A la fin du mois de juin 2013, certains responsables mauritaniens laissaient entendre que le pays allait contribuer à hauteur de mille huit cent hommes à la force multinationale en cours de mise en place au Mali. A la même période, le Chef de l’Etat major des armées et le Premier ministre effectuaient une visite à Bamako dont l’objet n’a pas été précisé aux médias.
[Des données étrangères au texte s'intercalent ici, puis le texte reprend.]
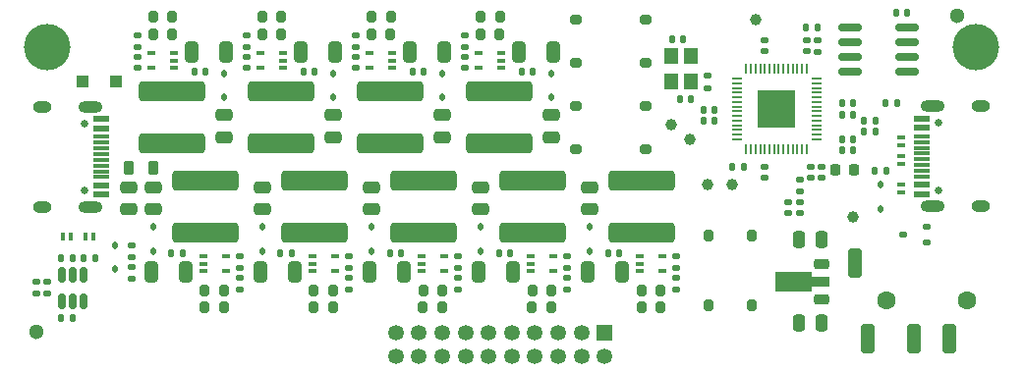
<source format=gts>
G04 #@! TF.GenerationSoftware,KiCad,Pcbnew,9.0.1-rc2*
G04 #@! TF.CreationDate,2025-11-09T15:09:06-08:00*
G04 #@! TF.ProjectId,bsl_drv_v1,62736c5f-6472-4765-9f76-312e6b696361,rev?*
G04 #@! TF.SameCoordinates,Original*
G04 #@! TF.FileFunction,Soldermask,Top*
G04 #@! TF.FilePolarity,Negative*
%FSLAX46Y46*%
G04 Gerber Fmt 4.6, Leading zero omitted, Abs format (unit mm)*
G04 Created by KiCad (PCBNEW 9.0.1-rc2) date 2025-11-09 15:09:06*
%MOMM*%
%LPD*%
G01*
G04 APERTURE LIST*
G04 Aperture macros list*
%AMRoundRect*
0 Rectangle with rounded corners*
0 $1 Rounding radius*
0 $2 $3 $4 $5 $6 $7 $8 $9 X,Y pos of 4 corners*
0 Add a 4 corners polygon primitive as box body*
4,1,4,$2,$3,$4,$5,$6,$7,$8,$9,$2,$3,0*
0 Add four circle primitives for the rounded corners*
1,1,$1+$1,$2,$3*
1,1,$1+$1,$4,$5*
1,1,$1+$1,$6,$7*
1,1,$1+$1,$8,$9*
0 Add four rect primitives between the rounded corners*
20,1,$1+$1,$2,$3,$4,$5,0*
20,1,$1+$1,$4,$5,$6,$7,0*
20,1,$1+$1,$6,$7,$8,$9,0*
20,1,$1+$1,$8,$9,$2,$3,0*%
%AMFreePoly0*
4,1,9,3.862500,-0.866500,0.737500,-0.866500,0.737500,-0.450000,-0.737500,-0.450000,-0.737500,0.450000,0.737500,0.450000,0.737500,0.866500,3.862500,0.866500,3.862500,-0.866500,3.862500,-0.866500,$1*%
G04 Aperture macros list end*
%ADD10C,1.300000*%
%ADD11C,1.000000*%
%ADD12RoundRect,0.112500X0.237500X-0.112500X0.237500X0.112500X-0.237500X0.112500X-0.237500X-0.112500X0*%
%ADD13R,1.350000X1.350000*%
%ADD14C,1.350000*%
%ADD15RoundRect,0.250000X0.300000X0.300000X-0.300000X0.300000X-0.300000X-0.300000X0.300000X-0.300000X0*%
%ADD16RoundRect,0.112500X0.112500X-0.187500X0.112500X0.187500X-0.112500X0.187500X-0.112500X-0.187500X0*%
%ADD17RoundRect,0.112500X-0.112500X0.187500X-0.112500X-0.187500X0.112500X-0.187500X0.112500X0.187500X0*%
%ADD18RoundRect,0.150000X0.150000X-0.512500X0.150000X0.512500X-0.150000X0.512500X-0.150000X-0.512500X0*%
%ADD19RoundRect,0.100000X-0.225000X-0.100000X0.225000X-0.100000X0.225000X0.100000X-0.225000X0.100000X0*%
%ADD20RoundRect,0.100000X0.225000X0.100000X-0.225000X0.100000X-0.225000X-0.100000X0.225000X-0.100000X0*%
%ADD21RoundRect,0.250000X-0.475000X0.250000X-0.475000X-0.250000X0.475000X-0.250000X0.475000X0.250000X0*%
%ADD22RoundRect,0.135000X0.185000X-0.135000X0.185000X0.135000X-0.185000X0.135000X-0.185000X-0.135000X0*%
%ADD23RoundRect,0.200000X0.200000X0.275000X-0.200000X0.275000X-0.200000X-0.275000X0.200000X-0.275000X0*%
%ADD24RoundRect,0.250000X-2.600000X0.600000X-2.600000X-0.600000X2.600000X-0.600000X2.600000X0.600000X0*%
%ADD25RoundRect,0.140000X-0.170000X0.140000X-0.170000X-0.140000X0.170000X-0.140000X0.170000X0.140000X0*%
%ADD26RoundRect,0.250000X-0.325000X-0.650000X0.325000X-0.650000X0.325000X0.650000X-0.325000X0.650000X0*%
%ADD27RoundRect,0.140000X-0.140000X-0.170000X0.140000X-0.170000X0.140000X0.170000X-0.140000X0.170000X0*%
%ADD28C,1.600000*%
%ADD29RoundRect,0.250000X0.350000X1.000000X-0.350000X1.000000X-0.350000X-1.000000X0.350000X-1.000000X0*%
%ADD30RoundRect,0.200000X-0.300000X-0.200000X0.300000X-0.200000X0.300000X0.200000X-0.300000X0.200000X0*%
%ADD31RoundRect,0.250000X0.325000X0.650000X-0.325000X0.650000X-0.325000X-0.650000X0.325000X-0.650000X0*%
%ADD32RoundRect,0.250000X2.600000X-0.600000X2.600000X0.600000X-2.600000X0.600000X-2.600000X-0.600000X0*%
%ADD33RoundRect,0.135000X-0.185000X0.135000X-0.185000X-0.135000X0.185000X-0.135000X0.185000X0.135000X0*%
%ADD34RoundRect,0.200000X-0.200000X-0.275000X0.200000X-0.275000X0.200000X0.275000X-0.200000X0.275000X0*%
%ADD35RoundRect,0.140000X0.170000X-0.140000X0.170000X0.140000X-0.170000X0.140000X-0.170000X-0.140000X0*%
%ADD36RoundRect,0.140000X0.140000X0.170000X-0.140000X0.170000X-0.140000X-0.170000X0.140000X-0.170000X0*%
%ADD37RoundRect,0.250000X0.475000X-0.250000X0.475000X0.250000X-0.475000X0.250000X-0.475000X-0.250000X0*%
%ADD38RoundRect,0.135000X-0.135000X-0.185000X0.135000X-0.185000X0.135000X0.185000X-0.135000X0.185000X0*%
%ADD39RoundRect,0.150000X-0.825000X-0.150000X0.825000X-0.150000X0.825000X0.150000X-0.825000X0.150000X0*%
%ADD40RoundRect,0.250000X0.250000X0.475000X-0.250000X0.475000X-0.250000X-0.475000X0.250000X-0.475000X0*%
%ADD41C,0.650000*%
%ADD42R,1.450000X0.600000*%
%ADD43R,1.450000X0.300000*%
%ADD44O,2.100000X1.000000*%
%ADD45O,1.600000X1.000000*%
%ADD46R,1.200000X1.400000*%
%ADD47RoundRect,0.218750X0.218750X0.256250X-0.218750X0.256250X-0.218750X-0.256250X0.218750X-0.256250X0*%
%ADD48RoundRect,0.225000X0.425000X0.225000X-0.425000X0.225000X-0.425000X-0.225000X0.425000X-0.225000X0*%
%ADD49FreePoly0,180.000000*%
%ADD50RoundRect,0.135000X0.135000X0.185000X-0.135000X0.185000X-0.135000X-0.185000X0.135000X-0.185000X0*%
%ADD51RoundRect,0.218750X-0.218750X-0.381250X0.218750X-0.381250X0.218750X0.381250X-0.218750X0.381250X0*%
%ADD52RoundRect,0.200000X0.300000X0.200000X-0.300000X0.200000X-0.300000X-0.200000X0.300000X-0.200000X0*%
%ADD53C,4.000000*%
%ADD54RoundRect,0.050000X0.150000X0.300000X-0.150000X0.300000X-0.150000X-0.300000X0.150000X-0.300000X0*%
%ADD55RoundRect,0.200000X-0.200000X0.300000X-0.200000X-0.300000X0.200000X-0.300000X0.200000X0.300000X0*%
%ADD56RoundRect,0.050000X0.300000X-0.150000X0.300000X0.150000X-0.300000X0.150000X-0.300000X-0.150000X0*%
%ADD57RoundRect,0.050000X-0.150000X-0.300000X0.150000X-0.300000X0.150000X0.300000X-0.150000X0.300000X0*%
%ADD58RoundRect,0.250000X-0.250000X-0.475000X0.250000X-0.475000X0.250000X0.475000X-0.250000X0.475000X0*%
%ADD59RoundRect,0.050000X-0.300000X0.150000X-0.300000X-0.150000X0.300000X-0.150000X0.300000X0.150000X0*%
%ADD60RoundRect,0.050000X-0.050000X0.387500X-0.050000X-0.387500X0.050000X-0.387500X0.050000X0.387500X0*%
%ADD61RoundRect,0.050000X-0.387500X0.050000X-0.387500X-0.050000X0.387500X-0.050000X0.387500X0.050000X0*%
%ADD62R,3.200000X3.200000*%
G04 APERTURE END LIST*
D10*
X121350000Y-86850000D03*
X42000000Y-114100000D03*
D11*
X112400000Y-104150000D03*
X96750000Y-96250000D03*
D12*
X118700000Y-106350000D03*
X118700000Y-105050000D03*
X116700000Y-105700000D03*
D13*
X91000000Y-114200000D03*
D14*
X91000000Y-116200000D03*
X89000000Y-114200000D03*
X89000000Y-116200000D03*
X87000000Y-114200000D03*
X87000000Y-116200000D03*
X85000000Y-114200000D03*
X85000000Y-116200000D03*
X83000000Y-114200000D03*
X83000000Y-116200000D03*
X81000000Y-114200000D03*
X81000000Y-116200000D03*
X79000000Y-114200000D03*
X79000000Y-116200000D03*
X77000000Y-114200000D03*
X77000000Y-116200000D03*
X75000000Y-114200000D03*
X75000000Y-116200000D03*
X73000000Y-114200000D03*
X73000000Y-116200000D03*
D15*
X48850000Y-92500000D03*
X46050000Y-92500000D03*
D16*
X80324999Y-107115000D03*
X80324999Y-105015000D03*
D17*
X86375001Y-91785000D03*
X86375001Y-93885000D03*
D16*
X52124999Y-107115000D03*
X52124999Y-105015000D03*
X114774999Y-103500000D03*
X114774999Y-101400000D03*
X89724999Y-107115001D03*
X89724999Y-105015001D03*
D17*
X76975000Y-91785000D03*
X76975000Y-93885000D03*
D16*
X61524999Y-107115000D03*
X61524999Y-105015000D03*
X70924999Y-107115000D03*
X70924999Y-105015000D03*
D17*
X67575001Y-91785000D03*
X67575001Y-93885000D03*
D16*
X48800000Y-108700000D03*
X48800000Y-106600000D03*
D18*
X44200000Y-111450000D03*
X45150000Y-111450000D03*
X46100000Y-111450000D03*
X46100000Y-109175000D03*
X45150000Y-109175000D03*
X44200000Y-109175000D03*
D19*
X84649999Y-107565000D03*
X84649999Y-108215000D03*
X84649999Y-108865000D03*
X86549999Y-108865000D03*
X86549999Y-107565000D03*
D20*
X82050001Y-91335000D03*
X82050001Y-90685000D03*
X82050001Y-90035000D03*
X80150001Y-90035000D03*
X80150001Y-91335000D03*
D19*
X56449999Y-107565000D03*
X56449999Y-108215000D03*
X56449999Y-108865000D03*
X58349999Y-108865000D03*
X58349999Y-107565000D03*
D20*
X72650000Y-91335000D03*
X72650000Y-90685000D03*
X72650000Y-90035000D03*
X70750000Y-90035000D03*
X70750000Y-91335000D03*
D19*
X65849999Y-107565000D03*
X65849999Y-108215000D03*
X65849999Y-108865000D03*
X67749999Y-108865000D03*
X67749999Y-107565000D03*
X94049999Y-107565000D03*
X94049999Y-108215000D03*
X94049999Y-108865000D03*
X95949999Y-108865000D03*
X95949999Y-107565000D03*
D20*
X63250001Y-91335000D03*
X63250001Y-90685000D03*
X63250001Y-90035000D03*
X61350001Y-90035000D03*
X61350001Y-91335000D03*
D19*
X75249999Y-107565000D03*
X75249999Y-108215000D03*
X75249999Y-108865000D03*
X77149999Y-108865000D03*
X77149999Y-107565000D03*
D21*
X80300000Y-103514999D03*
X80300000Y-101615001D03*
D22*
X87749999Y-109405001D03*
X87749999Y-110424999D03*
D23*
X84744999Y-111965000D03*
X86394999Y-111965000D03*
X84749999Y-110500000D03*
X86399999Y-110500000D03*
D24*
X84800000Y-105550000D03*
X84800000Y-101050000D03*
D25*
X87749999Y-108545000D03*
X87749999Y-107585000D03*
D26*
X83100000Y-108915000D03*
X80149998Y-108915000D03*
D27*
X82829999Y-107280000D03*
X81869999Y-107280000D03*
D28*
X122250000Y-111400000D03*
X115250000Y-111400000D03*
D29*
X117650000Y-114650000D03*
X120649999Y-114650000D03*
X112549999Y-108150000D03*
X113650000Y-114650000D03*
D30*
X94500000Y-98350000D03*
X88500000Y-98350000D03*
X94500000Y-94650000D03*
X88500000Y-94650000D03*
D31*
X83600000Y-89985000D03*
X86550002Y-89985000D03*
D32*
X81900000Y-93350000D03*
X81900000Y-97850000D03*
D33*
X78950001Y-89494999D03*
X78950001Y-88475001D03*
D34*
X81955001Y-86935000D03*
X80305001Y-86935000D03*
D35*
X78950001Y-90355000D03*
X78950001Y-91315000D03*
D36*
X83870001Y-91620000D03*
X84830001Y-91620000D03*
D37*
X86400000Y-95385001D03*
X86400000Y-97284999D03*
D34*
X81950001Y-88400000D03*
X80300001Y-88400000D03*
D25*
X59549999Y-108545000D03*
X59549999Y-107585000D03*
D22*
X59549999Y-109405001D03*
X59549999Y-110424999D03*
D27*
X54629999Y-107280000D03*
X53669999Y-107280000D03*
D23*
X56549999Y-110500000D03*
X58199999Y-110500000D03*
D21*
X52100000Y-103514999D03*
X52100000Y-101615001D03*
D26*
X54900000Y-108915000D03*
X51949998Y-108915000D03*
D23*
X56544999Y-111965000D03*
X58194999Y-111965000D03*
D24*
X56600000Y-105550000D03*
X56600000Y-101050000D03*
X94200000Y-105550000D03*
X94200000Y-101050000D03*
D38*
X44140001Y-107762499D03*
X45159999Y-107762499D03*
D36*
X75430000Y-91620000D03*
X74470000Y-91620000D03*
D39*
X112124999Y-87845000D03*
X112124999Y-89115000D03*
X112124999Y-90385000D03*
X112124999Y-91655000D03*
X117074999Y-91655000D03*
X117074999Y-90385000D03*
X117074999Y-89115000D03*
X117074999Y-87845000D03*
D40*
X109649999Y-106162500D03*
X107750001Y-106162500D03*
D22*
X68949999Y-110424999D03*
X68949999Y-109405001D03*
D11*
X103974999Y-87125000D03*
D41*
X119773999Y-101852479D03*
X119773999Y-96072479D03*
D42*
X118328999Y-102212479D03*
X118328999Y-101412480D03*
D43*
X118329000Y-100212479D03*
X118328999Y-99212479D03*
X118328999Y-98712479D03*
X118329000Y-97712479D03*
D42*
X118328999Y-96512478D03*
X118328999Y-95712479D03*
X118328999Y-95712479D03*
X118328999Y-96512478D03*
D43*
X118328999Y-97212479D03*
X118328999Y-98212479D03*
X118328999Y-99712479D03*
X118328999Y-100712479D03*
D42*
X118328999Y-101412480D03*
X118328999Y-102212479D03*
D44*
X119243999Y-103282479D03*
D45*
X123423999Y-103282479D03*
D44*
X119243999Y-94642479D03*
D45*
X123423999Y-94642479D03*
D33*
X42950000Y-109802502D03*
X42950000Y-110822500D03*
D35*
X108399999Y-89910000D03*
X108399999Y-88950000D03*
D33*
X50275000Y-108505003D03*
X50275000Y-109525001D03*
D36*
X117079999Y-86550000D03*
X116119999Y-86550000D03*
D38*
X115203999Y-94400000D03*
X116223999Y-94400000D03*
D33*
X60150001Y-88475001D03*
X60150001Y-89494999D03*
D36*
X100454999Y-94925000D03*
X99494999Y-94925000D03*
D46*
X96749999Y-90290001D03*
X96749999Y-92490001D03*
X98449999Y-92490001D03*
X98449999Y-90290001D03*
D38*
X46104999Y-107762499D03*
X47124997Y-107762499D03*
D25*
X106800000Y-102870000D03*
X106800000Y-103830000D03*
D38*
X108349998Y-87850000D03*
X109369998Y-87850000D03*
D24*
X75400000Y-101050000D03*
X75400000Y-105550000D03*
D22*
X109329998Y-89939999D03*
X109329998Y-88920001D03*
D36*
X97729998Y-88830002D03*
X96769998Y-88830002D03*
D27*
X111444998Y-95350000D03*
X112404998Y-95350000D03*
D11*
X99900000Y-101350000D03*
D36*
X66030001Y-91620000D03*
X65070001Y-91620000D03*
D35*
X69550000Y-91315000D03*
X69550000Y-90355000D03*
D25*
X108749999Y-99850000D03*
X108749999Y-100810000D03*
D37*
X76999999Y-97284999D03*
X76999999Y-95385001D03*
D34*
X61505001Y-86935000D03*
X63155001Y-86935000D03*
D22*
X50275000Y-107625000D03*
X50275000Y-106605002D03*
X42000000Y-110822499D03*
X42000000Y-109802501D03*
D27*
X63069999Y-107280000D03*
X64029999Y-107280000D03*
D37*
X67600000Y-97284999D03*
X67600000Y-95385001D03*
D25*
X104799999Y-99850000D03*
X104799999Y-100810000D03*
D23*
X67599999Y-110500000D03*
X65949999Y-110500000D03*
D22*
X99849999Y-93050000D03*
X99849999Y-92030002D03*
D27*
X111444999Y-94400000D03*
X112404999Y-94400000D03*
D21*
X61500000Y-101615001D03*
X61500000Y-103514999D03*
X50000000Y-103509999D03*
X50000000Y-101610001D03*
D25*
X78349999Y-107585000D03*
X78349999Y-108545000D03*
D27*
X72469999Y-107280000D03*
X73429999Y-107280000D03*
D25*
X107800000Y-102870000D03*
X107800000Y-103830000D03*
D47*
X112437500Y-100150000D03*
X110862498Y-100150000D03*
D35*
X104799999Y-89910000D03*
X104799999Y-88950000D03*
D27*
X111444998Y-97505000D03*
X112404998Y-97505000D03*
X97469999Y-93980002D03*
X98429999Y-93980002D03*
D34*
X70905000Y-86935000D03*
X72555000Y-86935000D03*
D41*
X46200000Y-96110000D03*
X46200000Y-101890000D03*
D42*
X47645000Y-95750000D03*
X47645000Y-96549999D03*
D43*
X47644999Y-97750000D03*
X47645000Y-98750000D03*
X47645000Y-99250000D03*
X47644999Y-100250000D03*
D42*
X47645000Y-101450001D03*
X47645000Y-102250000D03*
X47645000Y-102250000D03*
X47645000Y-101450001D03*
D43*
X47645000Y-100750000D03*
X47645000Y-99750000D03*
X47645000Y-98250000D03*
X47645000Y-97250000D03*
D42*
X47645000Y-96549999D03*
X47645000Y-95750000D03*
D44*
X46730000Y-94680000D03*
D45*
X42550000Y-94680000D03*
D44*
X46730000Y-103320000D03*
D45*
X42550000Y-103320000D03*
D27*
X44174999Y-112862498D03*
X45134999Y-112862498D03*
D48*
X109649999Y-111262500D03*
D49*
X109562498Y-109762500D03*
D48*
X109649999Y-108262500D03*
D50*
X115284998Y-100200000D03*
X114265000Y-100200000D03*
D26*
X89549998Y-108915000D03*
X92500000Y-108915000D03*
D32*
X72500000Y-97850000D03*
X72500000Y-93350000D03*
D51*
X49987500Y-99975000D03*
X52112500Y-99975000D03*
D25*
X68949999Y-107585000D03*
X68949999Y-108545000D03*
D21*
X89700000Y-101615001D03*
X89700000Y-103514999D03*
D31*
X77150001Y-89985000D03*
X74199999Y-89985000D03*
D23*
X95794999Y-111965001D03*
X94144999Y-111965001D03*
D52*
X94500000Y-90850000D03*
X88500000Y-90850000D03*
X94500000Y-87150000D03*
X88500000Y-87150000D03*
D21*
X70900000Y-101615001D03*
X70900000Y-103514999D03*
D26*
X70749998Y-108915000D03*
X73700000Y-108915000D03*
D38*
X101939998Y-99860000D03*
X102959998Y-99860000D03*
D31*
X67750002Y-89985000D03*
X64800000Y-89985000D03*
D23*
X67594999Y-111965000D03*
X65944999Y-111965000D03*
D34*
X61500001Y-88400000D03*
X63150001Y-88400000D03*
D53*
X43000000Y-89500000D03*
D54*
X45024998Y-105900000D03*
X44325000Y-105900000D03*
D55*
X103649999Y-105800001D03*
X103649999Y-111800001D03*
X99949999Y-105800001D03*
X99949999Y-111800001D03*
D56*
X116510000Y-102099999D03*
X116510000Y-101400001D03*
D27*
X91269999Y-107280000D03*
X92229999Y-107280000D03*
D23*
X76994999Y-111965000D03*
X75344999Y-111965000D03*
D57*
X46225000Y-105900000D03*
X46924998Y-105900000D03*
D34*
X70900000Y-88400000D03*
X72550000Y-88400000D03*
D56*
X116510000Y-99624998D03*
X116510000Y-98925000D03*
D50*
X114309998Y-95900000D03*
X113290000Y-95900000D03*
D33*
X107799999Y-100940001D03*
X107799999Y-101959999D03*
D38*
X113290000Y-96850000D03*
X114309998Y-96850000D03*
D22*
X97149999Y-110424999D03*
X97149999Y-109405001D03*
X78349999Y-110424999D03*
X78349999Y-109405001D03*
D23*
X95799999Y-110500000D03*
X94149999Y-110500000D03*
D25*
X109699999Y-99850000D03*
X109699999Y-100810000D03*
D58*
X107750001Y-113362500D03*
X109649999Y-113362500D03*
D27*
X111444999Y-98455000D03*
X112404999Y-98455000D03*
D24*
X66000000Y-101050000D03*
X66000000Y-105550000D03*
D53*
X122999998Y-89500000D03*
D33*
X69550000Y-88475001D03*
X69550000Y-89494999D03*
D36*
X100455000Y-95850000D03*
X99495000Y-95850000D03*
D23*
X76999999Y-110500000D03*
X75349999Y-110500000D03*
D59*
X116510000Y-97300001D03*
X116510000Y-97999999D03*
D25*
X97149999Y-107585000D03*
X97149999Y-108545000D03*
D32*
X63100000Y-97850000D03*
X63100000Y-93350000D03*
D11*
X98375000Y-97500000D03*
X101949999Y-101375000D03*
D35*
X60150001Y-91315000D03*
X60150001Y-90355000D03*
D26*
X61349998Y-108915000D03*
X64300000Y-108915000D03*
D60*
X108394999Y-91432500D03*
X107994998Y-91432500D03*
X107594999Y-91432500D03*
X107194999Y-91432500D03*
X106794999Y-91432500D03*
X106395000Y-91432500D03*
X105994999Y-91432500D03*
X105594999Y-91432500D03*
X105194998Y-91432500D03*
X104794999Y-91432500D03*
X104394999Y-91432500D03*
X103994999Y-91432500D03*
X103595000Y-91432500D03*
X103194999Y-91432500D03*
D61*
X102357499Y-92270000D03*
X102357499Y-92670001D03*
X102357499Y-93070000D03*
X102357499Y-93470000D03*
X102357499Y-93870000D03*
X102357499Y-94269999D03*
X102357499Y-94670000D03*
X102357499Y-95070000D03*
X102357499Y-95470001D03*
X102357499Y-95870000D03*
X102357499Y-96270000D03*
X102357499Y-96670000D03*
X102357499Y-97069999D03*
X102357499Y-97470000D03*
D60*
X103194999Y-98307500D03*
X103595000Y-98307500D03*
X103994999Y-98307500D03*
X104394999Y-98307500D03*
X104794999Y-98307500D03*
X105194998Y-98307500D03*
X105594999Y-98307500D03*
X105994999Y-98307500D03*
X106395000Y-98307500D03*
X106794999Y-98307500D03*
X107194999Y-98307500D03*
X107594999Y-98307500D03*
X107994998Y-98307500D03*
X108394999Y-98307500D03*
D61*
X109232499Y-97470000D03*
X109232499Y-97069999D03*
X109232499Y-96670000D03*
X109232499Y-96270000D03*
X109232499Y-95870000D03*
X109232499Y-95470001D03*
X109232499Y-95070000D03*
X109232499Y-94670000D03*
X109232499Y-94269999D03*
X109232499Y-93870000D03*
X109232499Y-93470000D03*
X109232499Y-93070000D03*
X109232499Y-92670001D03*
X109232499Y-92270000D03*
D62*
X105794999Y-94870000D03*
D17*
X58175001Y-91785000D03*
X58175001Y-93885000D03*
D20*
X53850001Y-91335000D03*
X53850001Y-90685000D03*
X53850001Y-90035000D03*
X51950001Y-90035000D03*
X51950001Y-91335000D03*
D33*
X50750001Y-88475001D03*
X50750001Y-89494999D03*
D34*
X52100001Y-88400000D03*
X53750001Y-88400000D03*
D37*
X58200000Y-97284999D03*
X58200000Y-95385001D03*
D34*
X52105001Y-86935000D03*
X53755001Y-86935000D03*
D36*
X56630001Y-91620000D03*
X55670001Y-91620000D03*
D35*
X50750001Y-91315000D03*
X50750001Y-90355000D03*
D31*
X58350002Y-89985000D03*
X55400000Y-89985000D03*
D32*
X53700000Y-97850000D03*
X53700000Y-93350000D03*
M02*

</source>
Cette présence accrue est le signe ultime que la Mauritanie, jusqu’ici officiellement réservée quant à une implication directe de son armée dans conflit malien, ne peut plus nier le poids réel qu’elle est naturellement appelée à jouer dans un conflit qui menace toujours de se régionaliser.

Zekeria Ould Ahmed Salem, professeur à l’université de Nouakchott et chercheur associé au CERI, vient de publier Prêcher dans le désert, Islam politique et changement social en Mauritanie (Karthala, 2013).

  • 1. La Tribune, n°464, du lundi 10 août 2009.
  • 2. Cité dans «Le Mali libère quatre islamistes réclamés par Al-Qaida», Lemonde.fr /AFP, consulté le 22.02.2010.